Sud de l’Oise et axe Compiègne-Beauvais : la proximité francilienne comme moteur
Le sud de l’Oise concentre plusieurs facteurs favorables à la revente. La proximité avec l’Île-de-France génère une demande régulière de ménages qui cherchent un terrain plus grand sans renoncer à l’accès aux bassins d’emploi franciliens.
Le secteur de Beauvais bénéficie de la dynamique logistique liée à la plateforme de Roissy. Compiègne combine un tissu industriel encore actif et un cadre de vie recherché. Dans ces deux cas, la tension foncière soutient les prix de revente sur le moyen terme.
Construire une maison picarde dans ces zones permet de combiner un prix de construction régional (inférieur aux standards franciliens) avec une valorisation portée par la demande extérieure. C’est le mécanisme le plus fiable pour sécuriser la plus-value à la revente.
Agglomération d’Amiens : parc ancien dense et demande locative étudiante
Amiens présente un profil différent. La ville est un pôle universitaire et administratif, avec une demande locative soutenue qui rassure les acquéreurs investisseurs. Le parc immobilier ancien y est dense et souvent mal classé au DPE.

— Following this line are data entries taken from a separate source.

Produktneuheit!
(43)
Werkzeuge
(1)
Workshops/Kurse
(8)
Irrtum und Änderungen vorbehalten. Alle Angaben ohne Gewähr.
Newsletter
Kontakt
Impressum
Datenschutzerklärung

Une maison neuve en périphérie d’Amiens se distingue nettement sur le marché local parce qu’elle répond à deux attentes simultanées : la performance énergétique (pas d’audit, charges réduites) et l’accès à un jardin que le centre-ville ne propose pas.
Les communes de la première couronne, accessibles en transports ou par les axes routiers vers le centre, offrent un foncier encore abordable. La revente y cible autant les primo-accédants que les investisseurs en quête de rendement locatif.

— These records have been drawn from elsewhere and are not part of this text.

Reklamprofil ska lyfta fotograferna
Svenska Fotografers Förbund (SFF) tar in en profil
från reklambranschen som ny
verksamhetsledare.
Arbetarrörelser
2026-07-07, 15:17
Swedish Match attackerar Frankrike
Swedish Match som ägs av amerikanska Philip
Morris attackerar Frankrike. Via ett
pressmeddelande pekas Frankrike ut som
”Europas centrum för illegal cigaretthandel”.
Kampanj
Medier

RE 2020 et seuils carbone : ce qui change pour les permis déposés en 2026
La RE 2020 impose des seuils d’émissions carbone sur le cycle de vie du bâtiment. Ces seuils se durcissent par paliers.

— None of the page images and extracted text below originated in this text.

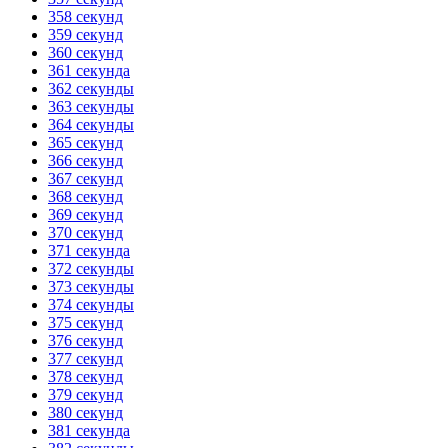
358 секунд
359 секунд
360 секунд
361 секунда
362 секунды
363 секунды
364 секунды
365 секунд
366 секунд
367 секунд
368 секунд
369 секунд
370 секунд
371 секунда
372 секунды
373 секунды
374 секунды
375 секунд
376 секунд
377 секунд
378 секунд
379 секунд
380 секунд
381 секунда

Ce cadre réglementaire a un impact direct sur le potentiel de revente. Un acheteur qui sait qu’il pourra agrandir sa maison picarde sans se heurter à des contraintes réglementaires bloquantes valorise davantage le bien. Les constructeurs qui anticipent cette flexibilité dans la conception initiale (toiture adaptée, emprise au sol optimisée) offrent un argument de revente concret.
- Le classement DPE A ou B dispense de l’audit énergétique obligatoire, ce qui accélère la transaction
- Le nouveau coefficient d’énergie primaire (1,9 au lieu de 2,3) améliore le classement des maisons chauffées à l’électricité
- Les seuils carbone RE 2020 rendent le neuf 2026 plus compétitif que le neuf livré avant 2022
Saint-Quentin et Somme intérieure : des prix bas mais une revente plus lente
Le secteur de Saint-Quentin affiche un foncier parmi les moins chers de Picardie. La tentation est forte d’y construire pour maximiser la surface habitable à budget donné. En revanche, le dynamisme économique local reste en restructuration, ce qui se traduit par des délais de revente plus longs.
La part très élevée de logements anciens mal classés y crée un différentiel de DPE favorable au neuf. Mais sans tension foncière, le différentiel énergétique ne suffit pas à garantir une revente rapide. Ce secteur convient davantage à un projet de résidence principale de long terme qu’à une stratégie patrimoniale orientée plus-value.
Le littoral de la Somme (Abbeville, baie de Somme) présente un cas à part : la demande y est saisonnière, tirée par les résidences secondaires. La revente peut être rapide si le bien cible ce marché, mais les prix restent corrélés à l’attractivité touristique plus qu’au bassin d’emploi.
Le choix d’implantation d’une maison picarde en 2026 se résume à un arbitrage entre coût du foncier et liquidité à la revente. Les données convergent vers le sud de l’Oise et la périphérie d’Amiens comme les deux zones où la construction neuve capte le mieux la demande, portée à la fois par la proximité francilienne et par l’obsolescence énergétique du parc ancien.